I went to college in NY during the late 70s, then moved to SF early 80. My recollections in NYC were of many people who moved back and forth between 'genres' - Paradise Garage one night, CBGBs another.
And as for SF - one of the 'hip' fanzines of the time remarked that 'punk' meant 'queer' in SF (with a qualifier of "or at least 'bi'").
Both 'punk' and the gay scene of that time seemed to focus on the immediate. And the intersection between 70s gay 'anything goes/sex and drugs' and punk's 'anarchy/no rules' is where a lot of us began our journeys.
There was a lot of anger in early punk, no doubt. And I was called my share of homophobic slurs. But then again, even the most 'punk' would be verbally accosted by other punks.
Early punk was, first and foremost, a clique. And those who weren't in favor were abused - verbally, even physically. But sexuality wasn't a necessary signifier. At least, not in my experience.
It is interesting to note that Darby Crash (lead singer of The Germs) was outed in the 90s (he committed suicide via od in 80). I did not know Darby well, but I interacted with him at times. He was always a jerk with me, and I always assumed it was because I was open about being gay.
His friend who outed him in The Advocate remarked that he was afraid of being outed while alive.
My old school punk ethos would have told me that anyone who cared about my sexuality wasn't 'really punk'. Or they were overcompensating.

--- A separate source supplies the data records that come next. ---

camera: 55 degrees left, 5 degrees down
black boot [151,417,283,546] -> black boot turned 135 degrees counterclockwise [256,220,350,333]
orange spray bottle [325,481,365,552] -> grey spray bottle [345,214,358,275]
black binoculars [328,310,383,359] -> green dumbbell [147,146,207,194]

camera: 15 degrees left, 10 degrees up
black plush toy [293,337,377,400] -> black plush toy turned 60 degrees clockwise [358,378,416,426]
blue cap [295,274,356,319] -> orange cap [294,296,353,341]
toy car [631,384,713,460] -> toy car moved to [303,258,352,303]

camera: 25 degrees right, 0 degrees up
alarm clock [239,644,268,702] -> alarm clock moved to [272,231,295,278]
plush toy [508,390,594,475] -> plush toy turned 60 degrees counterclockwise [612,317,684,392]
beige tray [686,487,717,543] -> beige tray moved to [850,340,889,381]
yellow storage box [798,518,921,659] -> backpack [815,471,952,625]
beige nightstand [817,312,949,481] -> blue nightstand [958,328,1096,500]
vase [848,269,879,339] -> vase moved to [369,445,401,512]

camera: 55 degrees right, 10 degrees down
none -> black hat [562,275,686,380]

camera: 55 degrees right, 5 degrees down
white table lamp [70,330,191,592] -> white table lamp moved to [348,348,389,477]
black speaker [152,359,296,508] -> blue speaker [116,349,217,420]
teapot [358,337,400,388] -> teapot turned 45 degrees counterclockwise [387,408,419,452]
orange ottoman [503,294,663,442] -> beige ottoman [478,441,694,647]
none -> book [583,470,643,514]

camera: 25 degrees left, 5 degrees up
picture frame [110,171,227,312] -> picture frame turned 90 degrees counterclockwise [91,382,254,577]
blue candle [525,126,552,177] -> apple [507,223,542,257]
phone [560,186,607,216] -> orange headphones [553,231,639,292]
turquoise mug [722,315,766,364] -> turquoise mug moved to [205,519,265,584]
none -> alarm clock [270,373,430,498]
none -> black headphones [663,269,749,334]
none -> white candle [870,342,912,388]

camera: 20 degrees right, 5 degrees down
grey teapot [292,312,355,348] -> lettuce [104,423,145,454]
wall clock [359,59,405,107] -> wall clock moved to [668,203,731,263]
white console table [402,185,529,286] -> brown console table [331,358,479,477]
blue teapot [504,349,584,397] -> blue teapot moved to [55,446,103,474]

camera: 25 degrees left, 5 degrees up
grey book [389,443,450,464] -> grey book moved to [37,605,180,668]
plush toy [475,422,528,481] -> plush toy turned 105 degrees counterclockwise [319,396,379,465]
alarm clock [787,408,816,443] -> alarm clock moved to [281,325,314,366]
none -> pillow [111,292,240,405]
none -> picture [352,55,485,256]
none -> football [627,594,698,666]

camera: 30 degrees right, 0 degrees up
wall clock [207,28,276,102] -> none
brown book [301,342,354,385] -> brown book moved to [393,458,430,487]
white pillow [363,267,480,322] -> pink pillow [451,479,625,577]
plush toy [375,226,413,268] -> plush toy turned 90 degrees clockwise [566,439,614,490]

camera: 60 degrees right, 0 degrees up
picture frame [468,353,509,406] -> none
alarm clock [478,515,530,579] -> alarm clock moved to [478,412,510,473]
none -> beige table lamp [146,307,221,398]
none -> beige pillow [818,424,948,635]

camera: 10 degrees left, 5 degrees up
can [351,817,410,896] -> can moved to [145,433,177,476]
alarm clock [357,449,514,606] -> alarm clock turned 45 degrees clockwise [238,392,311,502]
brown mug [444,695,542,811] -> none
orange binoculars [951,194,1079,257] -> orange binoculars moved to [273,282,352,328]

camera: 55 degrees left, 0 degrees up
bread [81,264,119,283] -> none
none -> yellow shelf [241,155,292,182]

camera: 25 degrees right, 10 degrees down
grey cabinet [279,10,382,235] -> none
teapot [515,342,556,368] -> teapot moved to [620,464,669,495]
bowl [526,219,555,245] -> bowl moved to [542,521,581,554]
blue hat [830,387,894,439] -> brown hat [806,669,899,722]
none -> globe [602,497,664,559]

Interesting differences between the NYC and SF scenes, but to be expected I suppose. A friend of mine got high with Darby a few times after shows (trading drugs for access to the band, especially for out-of-town bands who didn't have the time, contacts, or often money to buy for themselves, was a common occurrence in those days) told me that he was such an asshole that if he wasn't (to us) "DARBY CRASH, PUNK MEGASTAR" no one would have wanted to hang out with him.

Reminds me of one of my favorite punk songs, Police Story:

This fucking city is run by pigs
They take the rights away from all the kids
Understand we're fighting a war we can't win
They hate us, we hate them

It's not really an authoritarian mentality like that espoused by Michelle Bachmann.

Alex,

You don't think Michelle Bachmann listens to Black Flag?

As to 'Police Story':

"Another image which drew considerable attention was the artwork created for the "Police Story" single, showing a police officer being held with a gun in his mouth with the speech blurb "Make me come, faggot!" The image was plastered on flyers all around Los Angeles and added to the police pressure on the band." Black Flag (band)...Wikipedia

The tactics were confrontational and provocative, if perhaps not quite 'correct'. In light of Juro's comment I guess the question of whether this is homophobic could be asked.
But 'back in the day' it gave some voice and vision to many of us.


Andrew Belonsky Andrew Belonsky | June 1, 2010 7:37 PM

I just have to say I love these comments so much. Totally making my day. Thank you to all!

THANK YOU FOR POSTING THIS!

I grew up on punk, we had an awesome scene in Detroit in the 90s. Punk is like comfort food for me. The Kinks or Lou Reed or Clash is always good to put on when I'm feeling vulnerable or disheartened. I'm from the town MC5 is from! Lincoln Park! Motor City boy with Iggy as a sort of spiritual neighbor (even though he never lived in the country, let alone the area, as long as I lived in Detroit). Punk is a fundamental part of my identity.

Thank you for reminding us all of this important connection, and generating a discussion that just tickled the shit out of me!

MC5 kicked ass.

"Kick out the jams, mothafokkaaaaah...".

I actually always assumed (perhaps just because I learned about these things at similar times) that the negative connotations with the word "punk" were directly related to the fact that the word is slang for a man who bottoms in anal sex. That is, I thought it was not just similar to gay in usage and relation to a movement, but related in meaning.